Problem description:
From the records below, extract all the text exactly and leave the images behind.

Supplied records:
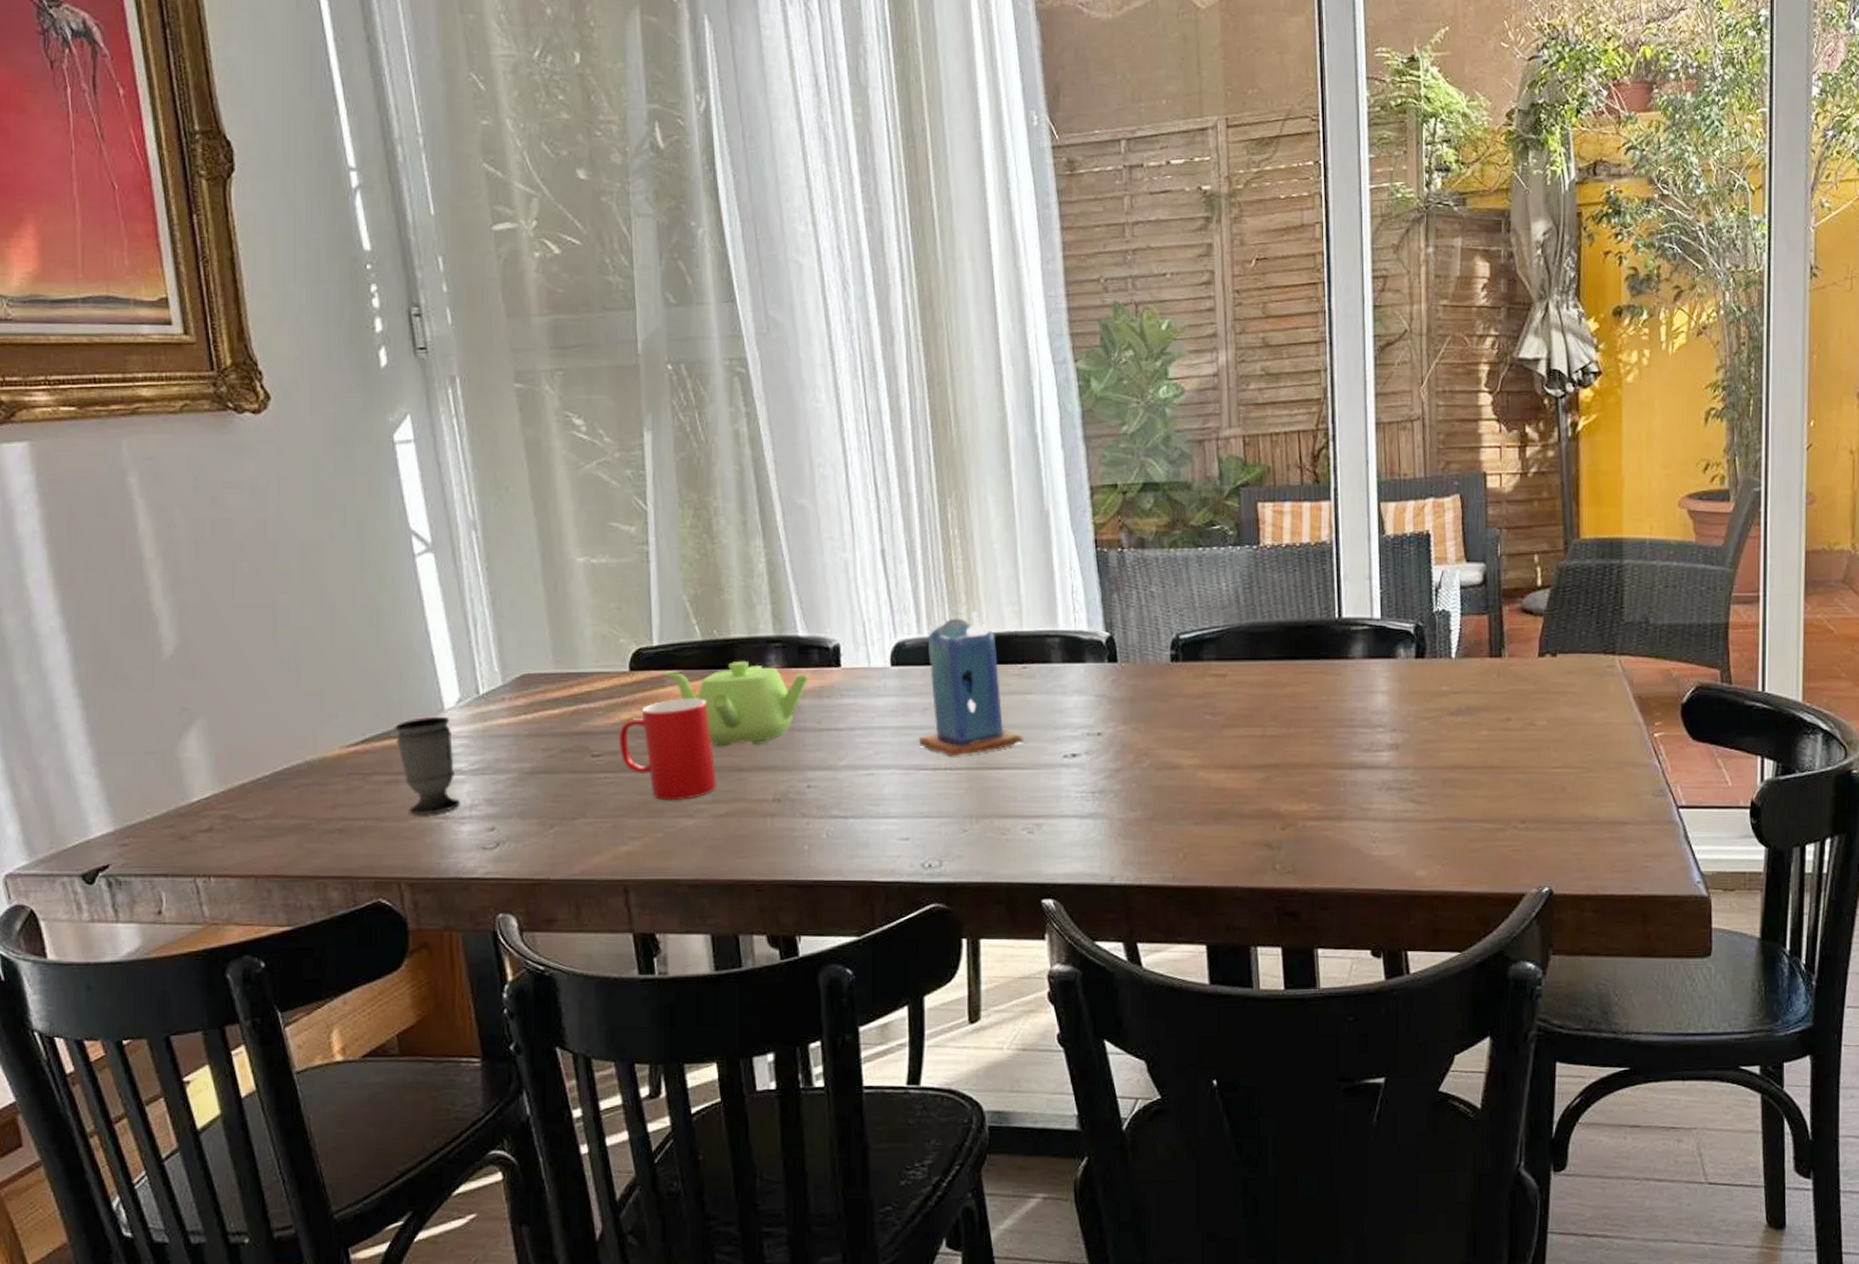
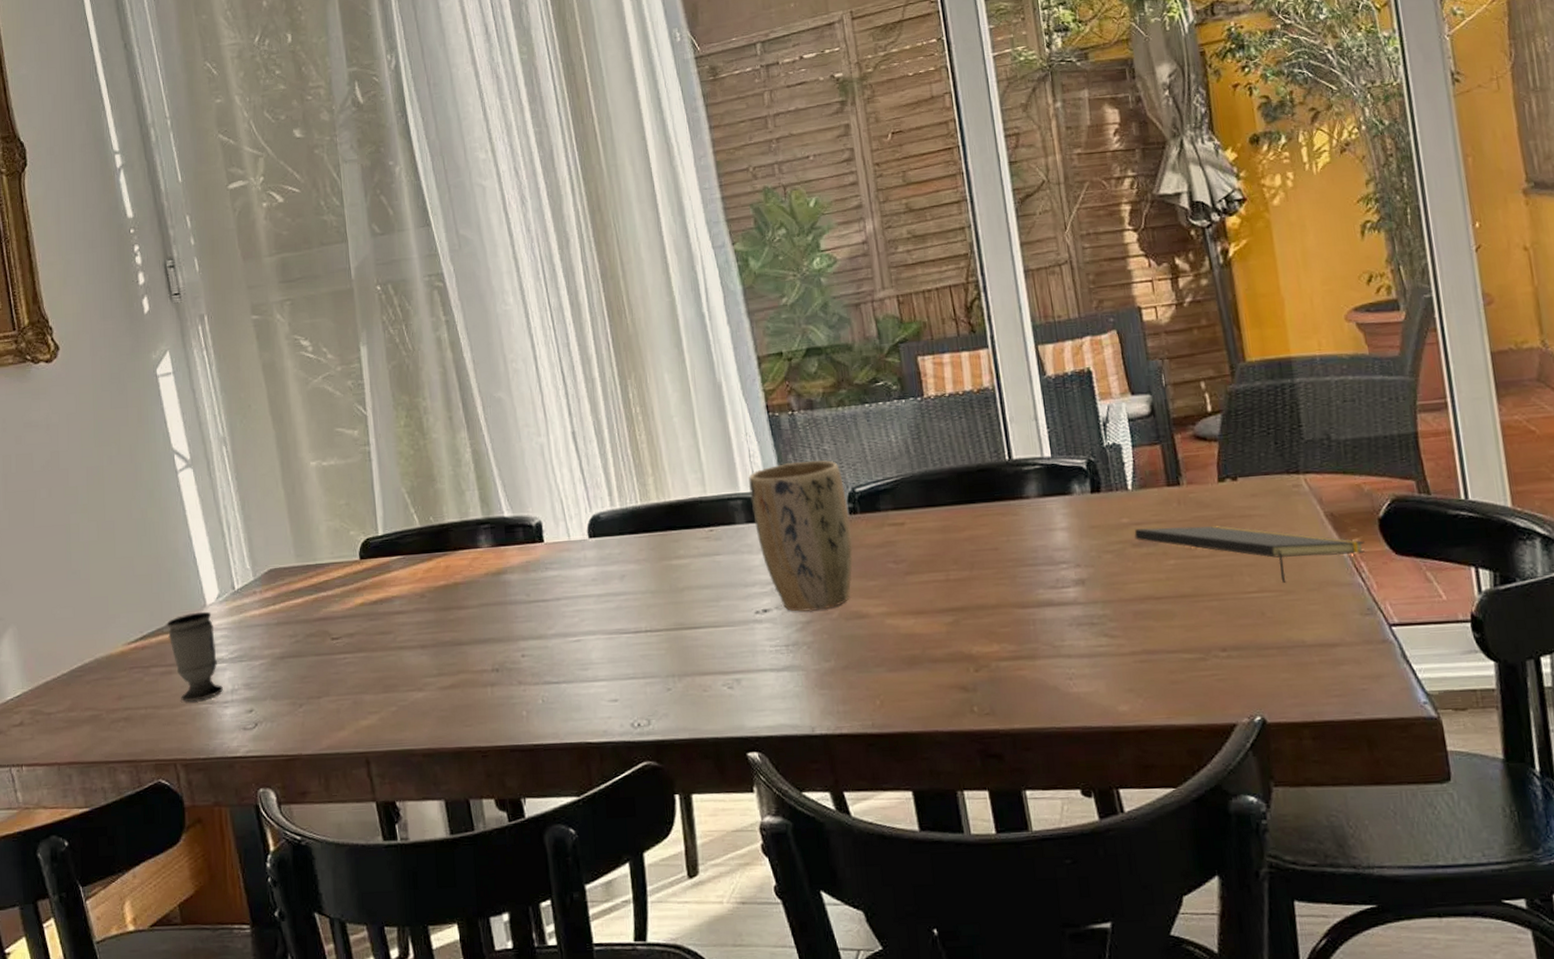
cup: present [619,699,716,800] -> none [354,580,441,676]
teapot: present [664,660,810,747] -> none [389,543,517,624]
candle: present [918,610,1024,757] -> none [619,480,717,619]
plant pot: none [1068,603,1172,758] -> present [748,460,853,612]
notepad: none [1452,697,1666,760] -> present [1134,525,1365,583]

Result for this exercise:
cup: present [619,699,716,800] -> none [354,580,441,676]
teapot: present [664,660,810,747] -> none [389,543,517,624]
candle: present [918,610,1024,757] -> none [619,480,717,619]
plant pot: none [1068,603,1172,758] -> present [748,460,853,612]
notepad: none [1452,697,1666,760] -> present [1134,525,1365,583]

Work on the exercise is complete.